Rosanna Queirolo
¿Quién, con la mano en el corazón, desearía enrollarse con una mujer de 36 años madre de cuatro hijos y que espera tener un quinto con todas las ganas del mundo? Usted, creálo. Lo haría sin pensarlo si la mujer en cuestión es Rosanna Queirolo, una guayaquileña poseedora de una larga lista de hombres dispuestos a ser sus esclavos en Ecuador. Y después de la publicación de esta foto en Colombia, y dentro de poco en toda Suramérica gracias al especial que Fashion TV grabó con ella en las Islas Galápagos.
Aparte de ser uno de los iconos femeninos de los ecuatorianos, Rosanna tiene en su haber una gruesa carrera profesional como presentadora de televisión, es una atleta de largo aliento (vale la precisión: ha participado en la maratón de Nueva York y en la de Chicago y se estaba preparando para participar en una triatlón) y está dispuesta a abrazar cualquier propuesta por demente que parezca. Por ejemplo, decidió pasar la luna de miel de su segundo matrimonio en Alaska. Sí, se nos había olvidado, está casada. Así que usted tendría que convencerla de cometer adulterio. ¿Vale la pena intentarlo?

Anastacia
Esta mujer nos dañó la vida y, de paso, nos dañó la ortografía. La vida, porque ahora nos la pasamos pegados a ella, pendientes de cada paso que da y de cada centímetro de piel que nos regale. La ortografía, porque ya no hay duda: el tradicional y bien aprendido Anastasia es ahora Anastacia. Nadie lo discute. ¿Quién va a discutir a una mujer como ella?
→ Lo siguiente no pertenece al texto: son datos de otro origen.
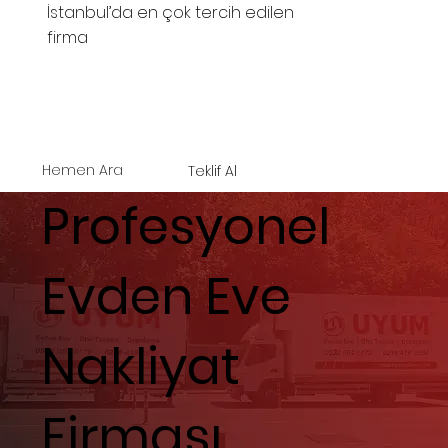
İstanbul’da en çok tercih edilen
firma
Hemen Ara
Teklif Al
Profesyonel
Evden Eve
Nakliyat
Firması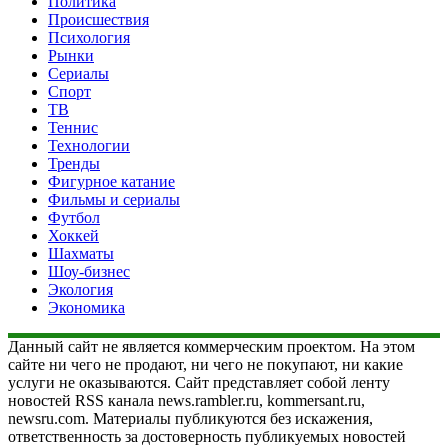
Политика
Происшествия
Психология
Рынки
Сериалы
Спорт
ТВ
Теннис
Технологии
Тренды
Фигурное катание
Фильмы и сериалы
Футбол
Хоккей
Шахматы
Шоу-бизнес
Экология
Экономика
Данный сайт не является коммерческим проектом. На этом
сайте ни чего не продают, ни чего не покупают, ни какие
услуги не оказываются. Сайт представляет собой ленту
новостей RSS канала news.rambler.ru, kommersant.ru,
newsru.com. Материалы публикуются без искажения,
ответственность за достоверность публикуемых новостей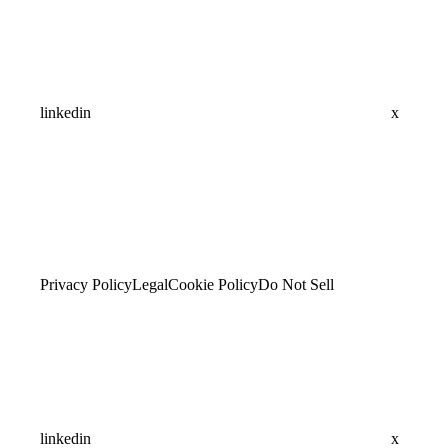
linkedin
x
Privacy Policy
Legal
Cookie Policy
Do Not Sell
linkedin
x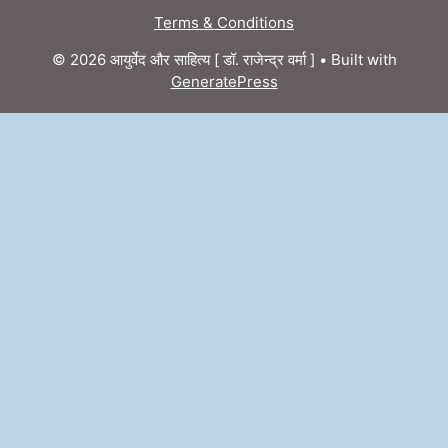
Terms & Conditions
© 2026 आयुर्वेद और साहित्य [ डॉ. राजेन्द्र वर्मा ]
• Built with
GeneratePress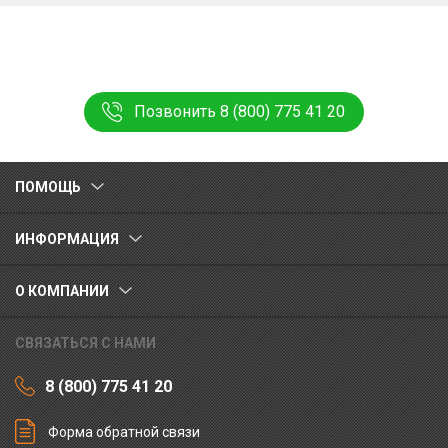
Позвонить 8 (800) 775 41 20
ПОМОЩЬ
ИНФОРМАЦИЯ
О КОМПАНИИ
СВЯЗАТЬСЯ С НАМИ
8 (800) 775 41 20
Форма обратной связи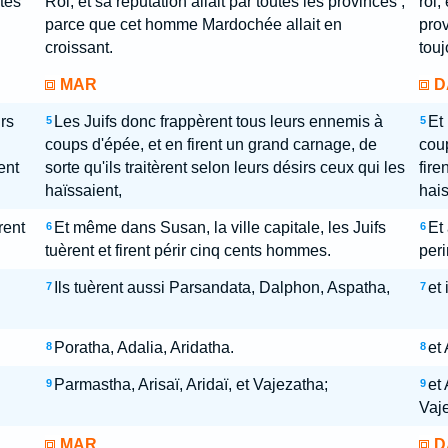
tes
Roi, et sa réputation allait par toutes les provinces ;
roi,
parce que cet homme Mardochée allait en
prov
croissant.
touj
MAR
D
rs
Les Juifs donc frappèrent tous leurs ennemis à
Et
5
5
coups d'épée, et en firent un grand carnage, de
coup
ent
sorte qu'ils traitèrent selon leurs désirs ceux qui les
fire
haïssaient,
hais
rent
Et même dans Susan, la ville capitale, les Juifs
Et 
6
6
tuèrent et firent périr cinq cents hommes.
peri
Ils tuèrent aussi Parsandata, Dalphon, Aspatha,
et
7
7
Poratha, Adalia, Aridatha.
et
8
8
Parmastha, Arisaï, Aridaï, et Vajezatha;
et 
9
9
Vaj
MAR
D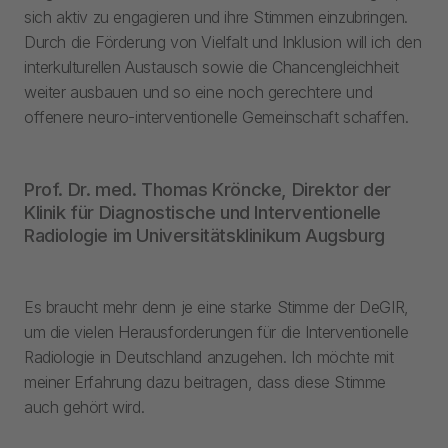
sich aktiv zu engagieren und ihre Stimmen einzubringen.
Durch die Förderung von Vielfalt und Inklusion will ich den
interkulturellen Austausch sowie die Chancengleichheit
weiter ausbauen und so eine noch gerechtere und
offenere neuro-interventionelle Gemeinschaft schaffen.
Prof. Dr. med. Thomas Kröncke, Direktor der
Klinik für Diagnostische und Interventionelle
Radiologie im Universitätsklinikum Augsburg
Es braucht mehr denn je eine starke Stimme der DeGIR,
um die vielen Herausforderungen für die Interventionelle
Radiologie in Deutschland anzugehen. Ich möchte mit
meiner Erfahrung dazu beitragen, dass diese Stimme
auch gehört wird.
La crítica musical, siempre más preocupada por las cifras que por las curvas, madrugó a declararla
-cuando apenas vamos por la mitad del año- como el suceso musical de 2004. Como queriendo que no pongamos en duda su talento y su ortografía, ella bautizó a su nuevo álbum con el directo título de Anastacia y las ventas bien podrían resultar en que la llamemos, de ahora en adelante, Anasta$ia. El disco fue número uno en Inglaterra por dos semanas -la posición más alta de ella en listas, pero quizás no la posición en que quisiéramos verla- y es doble platino certificado. A la fecha, tanto el disco como su canción Left outside alone ya están en el registro de los diez álbumes y sencillos más vendidos del año. En Europa la llaman "the little lady with the big voice", una big voice que por momentos nos hace dudar de cuál es su raza, una voz que quisiéramos escuchar, además de en emisoras, un poco más cerca. Justo ahí.